New Haven Rising chair Scott Marks and AFSCME Council 4 Executive Director Salvatore Luciano reminded the audience that King said that racial justice was impossible without economic justice. They said that working people of all backgrounds needed to band together to advocate for more good union jobs to counteract the ever-increasing disparity in this country between the haves and the have-nots.
“Dr. King was not killed because of his ‘I Have a Dream’ speech,” Luciano told the crowd as he recounted the deaths of Memphis sanitation workers Echol Cole and Robert Walker due to faulty work equipment on Feb. 1, 1968, and King’s subsequent push to organize striking Memphis sanitation workers before his own death on April 4. “He was killed because he told black working people, white working people, yellow working people, brown working people to all come together to fight for economic justice.”
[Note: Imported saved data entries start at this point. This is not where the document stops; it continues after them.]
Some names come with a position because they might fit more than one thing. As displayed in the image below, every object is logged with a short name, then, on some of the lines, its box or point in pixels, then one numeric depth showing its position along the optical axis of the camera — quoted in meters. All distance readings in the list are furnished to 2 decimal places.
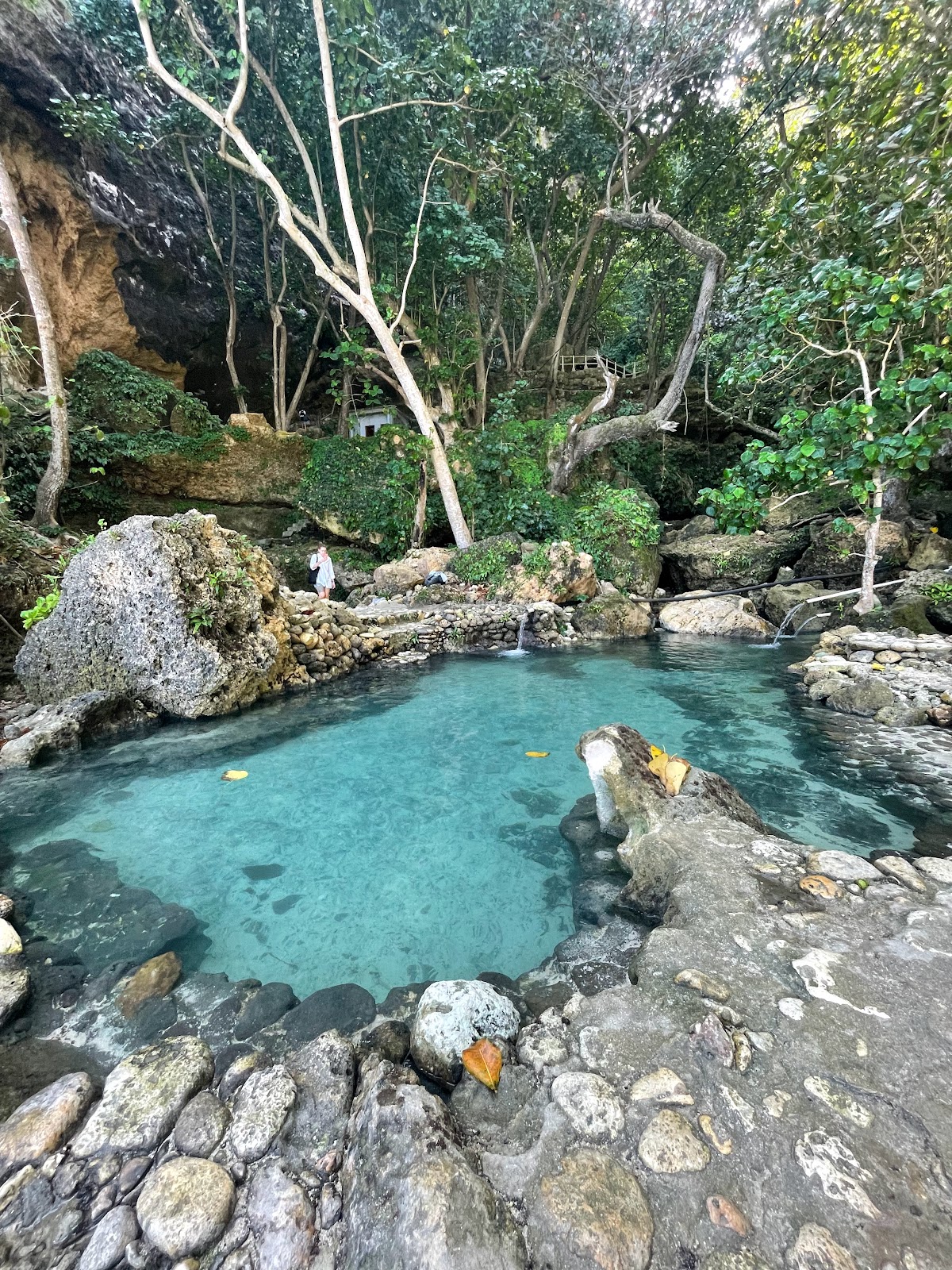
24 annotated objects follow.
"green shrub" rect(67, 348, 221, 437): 11.02
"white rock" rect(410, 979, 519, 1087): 1.75
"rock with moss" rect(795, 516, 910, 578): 9.86
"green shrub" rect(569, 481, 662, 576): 11.23
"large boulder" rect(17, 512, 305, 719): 5.31
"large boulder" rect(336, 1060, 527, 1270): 1.16
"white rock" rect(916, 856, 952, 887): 2.29
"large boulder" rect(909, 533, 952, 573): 9.45
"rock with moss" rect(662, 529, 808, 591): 11.41
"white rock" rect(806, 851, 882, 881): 2.30
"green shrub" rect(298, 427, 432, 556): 12.18
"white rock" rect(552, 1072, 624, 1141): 1.40
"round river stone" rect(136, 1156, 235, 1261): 1.25
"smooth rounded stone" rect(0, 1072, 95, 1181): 1.47
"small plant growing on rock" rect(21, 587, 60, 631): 5.59
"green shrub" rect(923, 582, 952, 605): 6.79
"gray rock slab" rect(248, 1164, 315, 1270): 1.23
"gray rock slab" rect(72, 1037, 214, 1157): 1.51
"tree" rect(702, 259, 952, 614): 5.08
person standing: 10.26
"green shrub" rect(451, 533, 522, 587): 10.22
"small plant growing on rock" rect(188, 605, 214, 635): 5.34
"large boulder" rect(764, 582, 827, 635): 9.62
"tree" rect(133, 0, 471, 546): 8.23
Luciano also said that Black Lives Matter, support for a $15 minimum wage, healthcare for all, and opposition to attacks on LGBTQ people were all parts of the same collective, social justice fight.
The middle section of the service was dedicated entirely to immigration rights.
Lucas Codognolla, the director of CT Students for a Dream, told the crowd that he was “undocumented, unafraid and here to stay.” He said that different segments of the political left had to remember that immigrants can also be black, queer, and poor, and that every one of them, documented or no, needs access to a good job.
Unidad Latina en Acción (ULA) volunteers Fatima Rojas and Vanesa Suarez praised New Haven’s status as a sanctuary city. They introduced Elsa Pinos, the wife of an Ecuadorian man who has found refuge at a downtown church for the past six weeks after being served with a deportation notice even though he had been living in Connecticut for 25 years, to talk about the suffering and confusion caused by seemingly arbitrary crackdowns on long-settled immigrants who have raised families and paid taxes for decades in the U.S.
And Donald Jean Marie, a Haitian immigrant who works for UNITE HERE Local 217 as a hotel union organizer in Stamford, spoke about the folly in repealing Temporary Protected Status (TPS) for hundreds of thousands of Central American immigrants throughout the country. He said that sending 50,000 Haitians back to an island country that is still struggling to recover from an earthquake and two hurricanes would be a humanitarian disaster.
The keynote speaker, AME Bishop W. Darin Moore, built off of the themes of racial, economic and immigration injustice and the need for collaboration that had been preached by the men and women who spoke before him. He took those prevailing sentiments, and directed them squarely at President Trump, whom he said is “a leader who is antithetical to everything Christianity represents.”
In a wide-ranging sermon that cited Kierkegaard, Southern spirituals, the new tax bill, Nebuchadnezzar, and police violence against unarmed black civilians, Moore again and again decried Trump and his administration for fostering a political culture of fear, hostility and intimidation. He said that an effective resistance to the current administration included not just marching in the streets, but also singling out and celebrating a history of achievement among both White and Black Americans.
“If you celebrate Abraham Lincoln, then you ought to celebrate Frederick Douglass,” he said. “If you celebrate Emily Dickinson, then you ought to celebrate Maya Angelou. If you celebrate Ben Affleck, then you ought to celebrate Denzel Washington. If you celebrate JFK, then you ought to celebrate MLK.”